Oui, j'ai été bien malade, Hélène! bien malade du corps et de l'âme. Mais je suis guéri maintenant, grâce à Dieu... et à Blaise», ajouta-t-il en lui-même.

Hélène dit bonjour aux domestiques rassemblés; ses yeux semblaient chercher quelqu'un; elle se hasarda à demander timidement:

«Où est Blaise? J'ai beau regarder de tous côtés, je ne le vois pas parmi les gens de la maison.

—Tu le verras ce soir; il doit venir après dîner.

—Ah! il vient donc au château, maintenant?

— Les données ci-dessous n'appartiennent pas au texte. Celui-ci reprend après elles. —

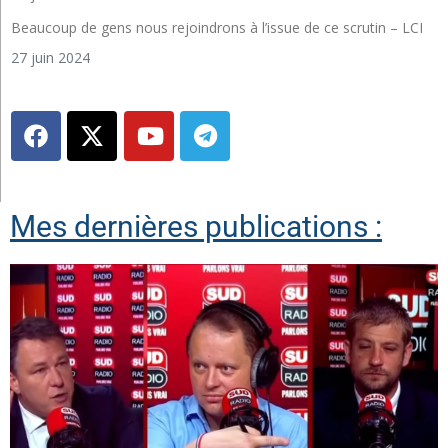
Beaucoup de gens nous rejoindrons à l’issue de ce scrutin – LCI
27 juin 2024
Mes dernières publications :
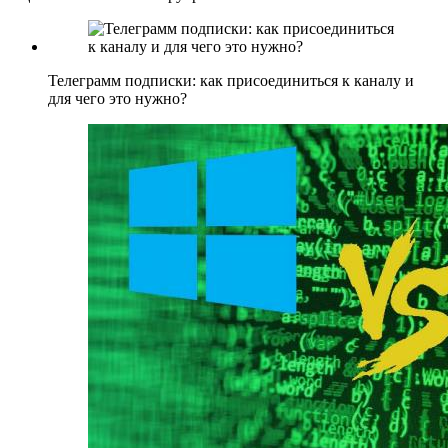
Телеграмм подписки: как присоединиться к каналу и
для чего это нужно?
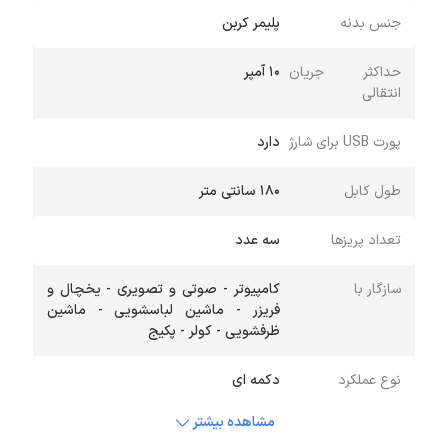
جنس بدنه
پلیمر کربن
حداکثر جریان
۱۰ آمپر
انتقالی
پورت USB برای شارژ
دارد
طول کابل
۱۸۰ سانتی متر
تعداد پریزها
سه عدد
سازگار با
کامپیوتر - صوتی و تصویری - یخچال و
فریزر - ماشین لباسشویی - ماشین
ظرفشویی - کولر - پکیج
نوع عملکرد
دکمه ای
مشاهده بیشتر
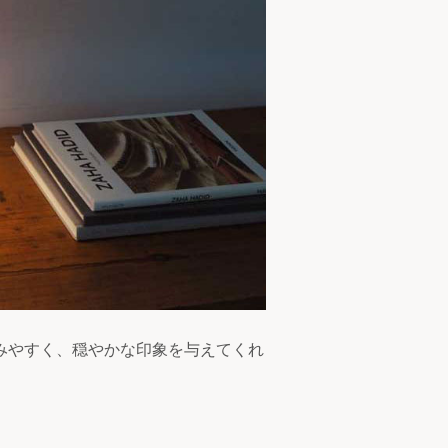
みやすく、穏やかな印象を与えてくれ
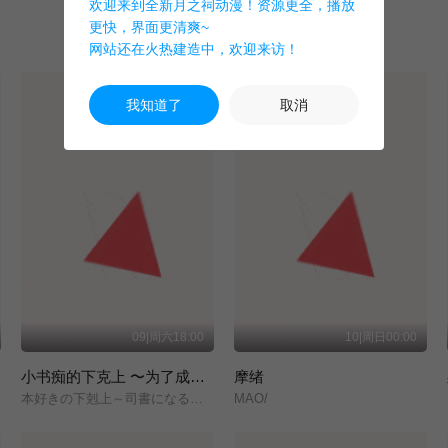
欢迎来到全新月之祠动漫！资源更全，播放
更快，界面更清爽~
网站还在火热建造中，欢迎来访！
我知道了
取消
09|周六18:00
10|周日00:00
小书痴的下克上 〜为了成为图书管理员而不择手段〜 领主的养女
摩绪
本好きの下剋上～司書になるためには手段を選んでいられません～/領主の養女/
MAO/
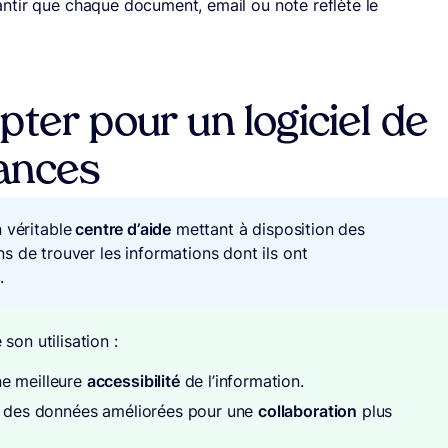
tir que chaque document, email ou note reflète le
pter pour un logiciel de
ances
 véritable
centre d’aide
mettant à disposition des
s de trouver les informations dont ils ont
s
.
son utilisation :
e meilleure
accessibilité
de l’information.
on des données améliorées pour une
collaboration
plus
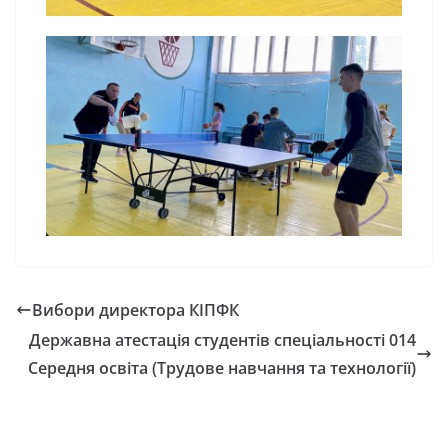
Вибори директора КІПФК
Державна атестація студентів спеціальності 014
Середня освіта (Трудове навчання та технології)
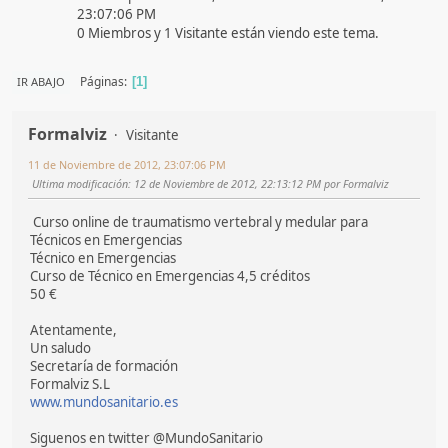
23:07:06 PM
0 Miembros y 1 Visitante están viendo este tema.
Páginas
IR ABAJO
1
Formalviz
Visitante
11 de Noviembre de 2012, 23:07:06 PM
Ultima modificación
: 12 de Noviembre de 2012, 22:13:12 PM por Formalviz
Curso online de traumatismo vertebral y medular para
Técnicos en Emergencias
Técnico en Emergencias
Curso de Técnico en Emergencias 4,5 créditos
50 €
Atentamente,
Un saludo
Secretaría de formación
Formalviz S.L
www.mundosanitario.es
Siguenos en twitter @MundoSanitario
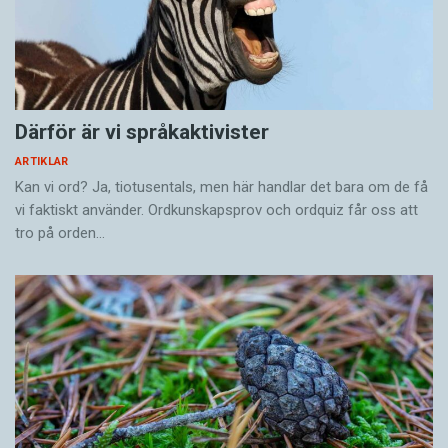
Därför är vi språkaktivister
ARTIKLAR
Kan vi ord? Ja, tiotusentals, men här handlar det bara om de få
vi faktiskt använder. Ordkunskapsprov och ordquiz får oss att
tro på orden…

—Oui, quelquefois», dit Jules en souriant.

Ce sourire attira l'attention d'Hélène; ce n'était pas le sourire moqueur et méchant d'autrefois, mais un sourire doux et bon qu'elle n'avait jamais vu à son frère. Elle remarqua alors combien Jules était embelli et le changement qu'avait subi toute sa personne et surtout sa physionomie.

«Qu'as-tu donc aujourd'hui? Je ne t'ai jamais vu ainsi. Tu as l'air tout autre.